=== PASSAGE SHOWN ===
*** Begin section ***
The patients were classified using the global deterioration scale (GDS), in which GDS 1 equals no subjective or objective cognitive decline and GDS 4 equals possible mild dementia [35]. The classification into GDS groups was based on medical history, checklists and instruments for cognitive symptoms [33]. The neuropsychological tests used were: 1) Stepwise Comparative Status Analysis (STEP) [36] (variables 13–20); 2) I-FLEX, a short form of the Executive Interview (EXIT) [37]; 3) MMSE [38]; and 4) Clinical Dementia Rating (CDR) [39]. The CDR assessment was based on information from both the subject and an informant. Guidelines for GDS 4 were: STEP > 1, I-FLEX > 3, CDR > 1.0, MMSE≤25. However, a consensus decision among the physicians at the clinic was made to determine the appropriate GDS score.

In patients with GDS 4, the clinician who determined the specific dementia diagnoses had access to clinical symptomatology and MRI data, but was blinded to neuropsychological test results and CSF biomarker data. AD was diagnosed using the NINCDS-ADRDA criteria [40]. SSVD was defined according to the Erkinjuntti criteria [41], which included predominant frontal lobe symptoms and MRI-detected cerebral white matter hyperintensities (WMHs; moderate or severe according to Fazekas classification [42]). Mixed dementia was diagnosed if AD patients also exhibited MRI findings of cerebral WMHs (moderate or severe according to Fazekas classification) [42] with no predominant frontal lobe syndrome, or alternatively, if AD patients exhibited mild degree of WMHs in combination with a marked frontal lobe syndrome.

Totally, 33 controls and 83 patients (SSVD, n = 16; AD, n = 40; and mixed dementia, n = 27) were included. Other forms of dementia (cortical VaD, primary progressive aphasia, Lewy body dementia, frontotemporal dementia, or unspecified dementia) were excluded.
*** End section ***
=== EXPLORE THE MATERIAL ===
**a)** Answer these questions using the passage on dementia classification:
(i) On the global deterioration scale, what does GDS 4 equal?
(ii) Which criteria were used to diagnose AD?
(iii) How many patients with mixed dementia were included?
**b)** Rewrite the section of the passage on dementia classification starting at "In patients with" and ending at "frontal lobe syndrome.", changing "clinician" to "physician".
**c)** Resume the passage on dementia classification after its final sentence and write what might come next.

=== PROVIDED MATERIAL ===
*** Begin section ***
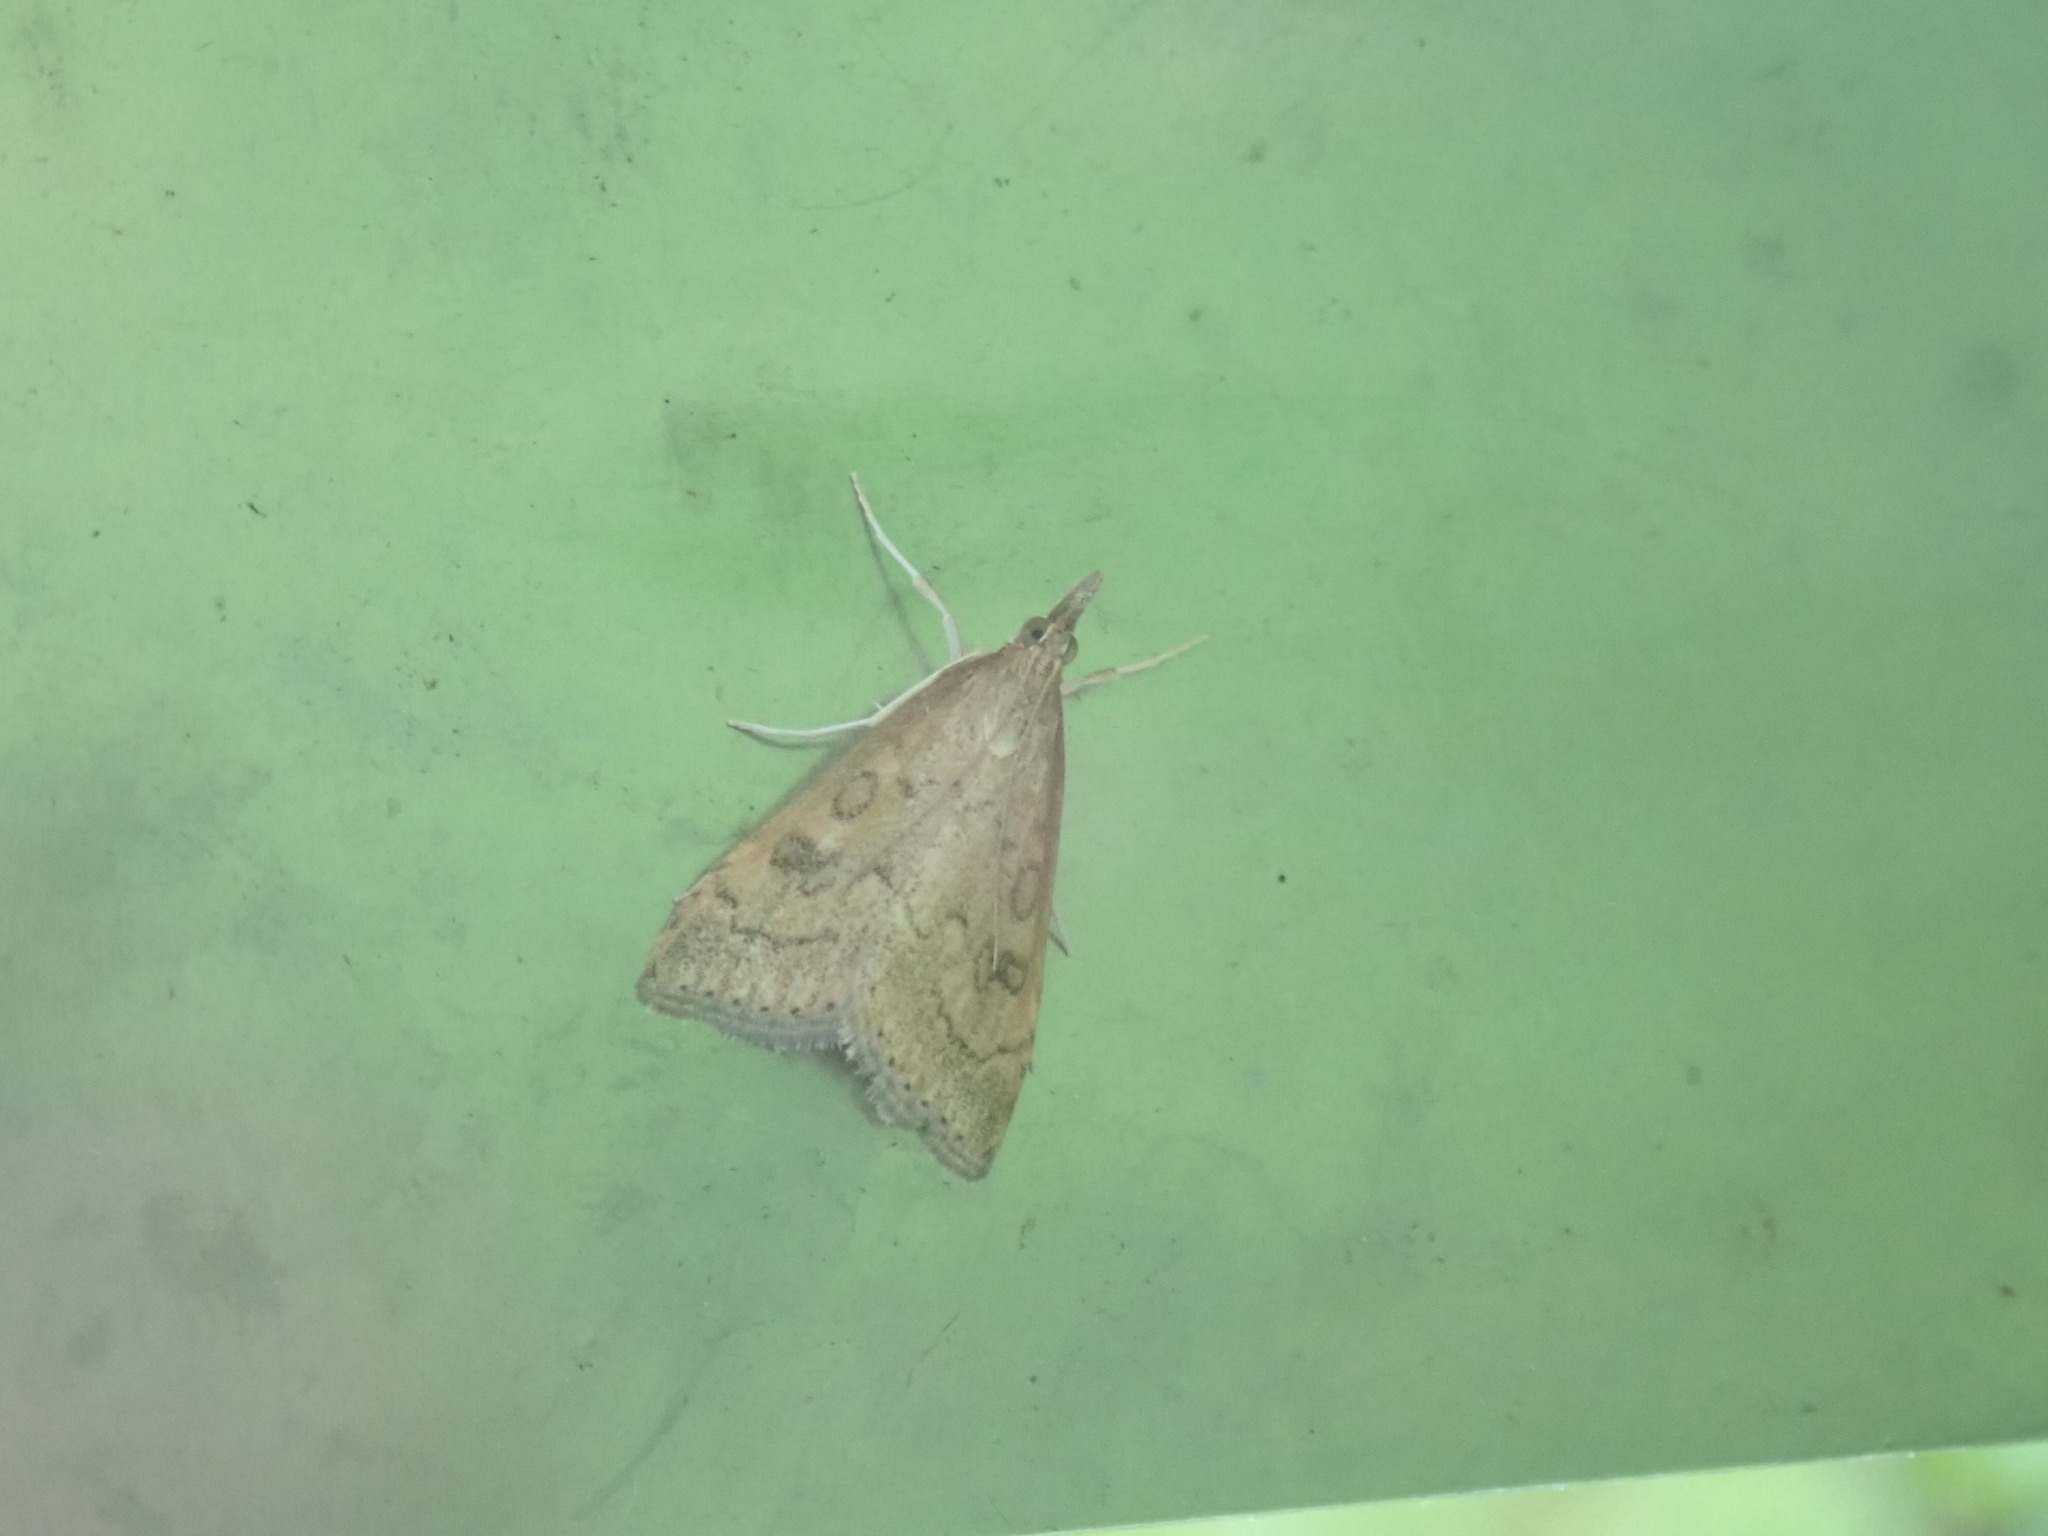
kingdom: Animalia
*** End section ***
=== RESPONSES FOR EACH TASK ===
**a)**
(i) Possible mild dementia.
(ii) The NINCDS-ADRDA criteria.
(iii) 27.

**b)**
In patients with GDS 4, the physician who determined the specific dementia diagnoses had access to clinical symptomatology and MRI data, but was blinded to neuropsychological test results and CSF biomarker data. AD was diagnosed using the NINCDS-ADRDA criteria [40]. SSVD was defined according to the Erkinjuntti criteria [41], which included predominant frontal lobe symptoms and MRI-detected cerebral white matter hyperintensities (WMHs; moderate or severe according to Fazekas classification [42]). Mixed dementia was diagnosed if AD patients also exhibited MRI findings of cerebral WMHs (moderate or severe according to Fazekas classification) [42] with no predominant frontal lobe syndrome, or alternatively, if AD patients exhibited mild degree of WMHs in combination with a marked frontal lobe syndrome.

**c)**
The study was approved by the regional ethical committee in Gothenburg. Oral and written consent was obtained from all study participants. The study was performed in compliance with the Declaration of Helsinki.

MRI procedures and white matter hyperintensities

A 1.5 T MRI scanner (Siemens Symphony, Erlangen, Germany) was used as described previously [43]. WMH volumes were estimated using the FreeSurfer automated segmentation software (version 5.3.0; https://surfer.nmr.mgh.harvard.edu/). To reduce head size variability, the individual values were corrected for intracranial volume (ICV) [44]. First, a regression analysis was performed in the control group between the raw WMH volume and the raw ICV volume to obtain the regression coefficient β. Then, the regression coefficient β was applied to the entire study sample, and WMH volumes (in cm³) were calculated according to the formula: adjusted WMH volume = raw WMH volume –β(raw ICV volume –mean ICV volume).

Neuropsychological tests

In addition to the tests used for GDS classification, we used the delayed recall from the Rey Auditory Verbal Learning Test (RAVLT) [45] to assess episodic memory and the Trail Making Test A (TMT-A) and B (TMT-B) [46] to evaluate visual scanning and complex attention.

Cerebrospinal fluid and blood samples

CSF samples were drawn at the lumbar vertebrae L3/L4 or L4/L5 interspace; the first portion of CSF was discarded to avoid blood contamination. In all, 20 ml of CSF was collected in polypropylene tubes, gently mixed by inverting the tube, and centrifuged at room temperature at 2,000 x g for 10 min. Blood samples were also drawn in fasted state between 08.00 and 10.00. The CSF and blood samples were then stored at –80°C pending analyses [33].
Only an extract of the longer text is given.